Actually in my case the plugin daemonset is already installed but the pods won't start for a volume error.
kubectl get pods -n kube-system | grep -i nvidia
nvidia-gpu-device-plugin-cbk9m 0/1 ContainerCreating 0 22h
nvidia-gpu-device-plugin-gt5vf 0/1 ContainerCreating 0 22h
nvidia-gpu-device-plugin-mgrr5 0/1 ContainerCreating 0 22h
nvidia-gpu-device-plugin-vt474 0/1 ContainerCreating 0 22h
kubectl describe pods nvidia-gpu-device-plugin-cbk9m -n kube-system
...
Warning FailedMount 5m1s (x677 over 22h) kubelet MountVolume.SetUp failed for volume "nvidia" : hostPath type check failed: /home/kubernetes/bin/nvidia is not a directory
In fact, according to google cloud documentation NVIDIA device drivers needed to be installed on these nodes. Once installed, the situation is unblocked.

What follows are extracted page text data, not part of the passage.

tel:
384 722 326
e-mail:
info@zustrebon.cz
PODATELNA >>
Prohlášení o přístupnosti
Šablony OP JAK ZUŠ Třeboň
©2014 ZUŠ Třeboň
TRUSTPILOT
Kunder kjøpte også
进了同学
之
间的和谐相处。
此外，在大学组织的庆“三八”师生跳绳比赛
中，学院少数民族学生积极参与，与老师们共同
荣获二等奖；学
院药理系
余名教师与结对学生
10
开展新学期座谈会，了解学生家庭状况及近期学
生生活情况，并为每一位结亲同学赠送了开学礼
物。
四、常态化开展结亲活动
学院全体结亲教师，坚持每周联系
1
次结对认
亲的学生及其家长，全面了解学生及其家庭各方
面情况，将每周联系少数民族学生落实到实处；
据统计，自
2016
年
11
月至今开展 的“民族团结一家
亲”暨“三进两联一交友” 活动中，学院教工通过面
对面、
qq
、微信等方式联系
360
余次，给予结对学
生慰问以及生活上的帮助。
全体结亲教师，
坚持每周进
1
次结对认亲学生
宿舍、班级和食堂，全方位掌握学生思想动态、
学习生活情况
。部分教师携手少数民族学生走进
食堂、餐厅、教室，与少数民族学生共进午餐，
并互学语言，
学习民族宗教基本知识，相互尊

kubectl get pods -n kube-system | grep -i nvidia
nvidia-driver-installer-6mxr2 1/1 Running 0 2m33s
nvidia-driver-installer-8lww7 1/1 Running 0 2m33s
nvidia-driver-installer-m748p 1/1 Running 0 2m33s
nvidia-driver-installer-r4x8c 1/1 Running 0 2m33s
nvidia-gpu-device-plugin-cbk9m 1/1 Running 0 22h
nvidia-gpu-device-plugin-gt5vf 1/1 Running 0 22h
nvidia-gpu-device-plugin-mgrr5 1/1 Running 0 22h
nvidia-gpu-device-plugin-vt474 1/1 Running 0 22h
Upvotes: 3
Reputation: 1420
The nvidia-gpu-device-plugin
should be installed in the GPU node as well. You should see nvidia-gpu-device-plugin
DaemonSet in your kube-system
namespace.
It should be automatically deployed by Google, but if you want to deploy it on your own, run the following command: kubectl apply -f https://raw.githubusercontent.com/kubernetes/kubernetes/master/cluster/addons/device-plugins/nvidia-gpu/daemonset.yaml
It will install the GPU plugin in the node and afterwards your pods will be able to consume it.
Upvotes: 6